__Job item__
From the line containing "Minimale Anz. Benutzereingaben" to the end of the records below, output each line exactly; include both ends and nothing else.

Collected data

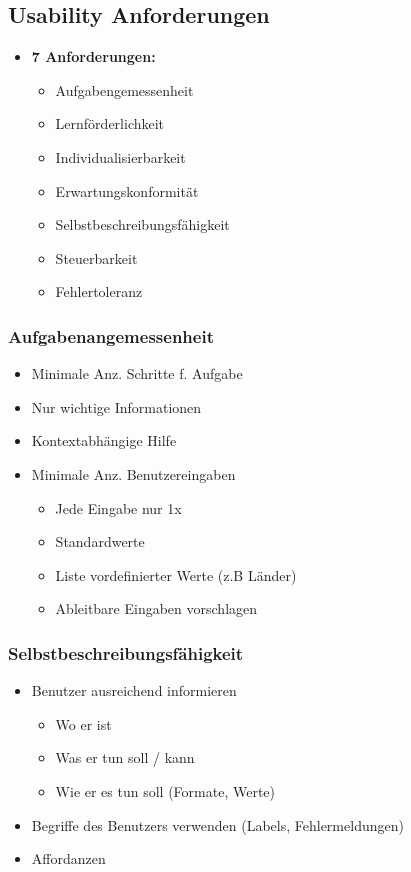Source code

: \documentclass[../ZF_SWEN1.tex]{subfiles}
\begin{document}
\subsection{Usability Anforderungen}

\begin{itemize}
	\item \textbf{7 Anforderungen:}
	\begin{itemize}
		\item Aufgabengemessenheit
		\item Lernförderlichkeit
		\item Individualisierbarkeit
		\item Erwartungskonformität
		\item Selbstbeschreibungsfähigkeit
		\item Steuerbarkeit
		\item Fehlertoleranz
	\end{itemize}
\end{itemize}


\subsubsection{Aufgabenangemessenheit}
\begin{itemize}
	\item Minimale Anz. Schritte f. Aufgabe
	\item Nur wichtige Informationen
	\item Kontextabhängige Hilfe
	\item Minimale Anz. Benutzereingaben
	\begin{itemize}
		\item Jede Eingabe nur 1x
		\item Standardwerte
		\item Liste vordefinierter Werte (z.B Länder)
		\item Ableitbare Eingaben vorschlagen
	\end{itemize}
\end{itemize}

\subsubsection{Selbstbeschreibungsfähigkeit}
\begin{itemize}
	\item Benutzer ausreichend informieren

	\begin{itemize}
		\item Wo er ist
		\item Was er tun soll / kann
		\item Wie er es tun soll (Formate, Werte)
	\end{itemize}
	
	\item Begriffe des Benutzers verwenden (Labels, Fehlermeldungen)
	\item Affordanzen

\end{itemize}
\end{document}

__Solution to this exercise__
	\item Minimale Anz. Benutzereingaben
	\begin{itemize}
		\item Jede Eingabe nur 1x
		\item Standardwerte
		\item Liste vordefinierter Werte (z.B Länder)
		\item Ableitbare Eingaben vorschlagen
	\end{itemize}
\end{itemize}

\subsubsection{Selbstbeschreibungsfähigkeit}
\begin{itemize}
	\item Benutzer ausreichend informieren

	\begin{itemize}
		\item Wo er ist
		\item Was er tun soll / kann
		\item Wie er es tun soll (Formate, Werte)
	\end{itemize}
	
	\item Begriffe des Benutzers verwenden (Labels, Fehlermeldungen)
	\item Affordanzen

\end{itemize}
\end{document}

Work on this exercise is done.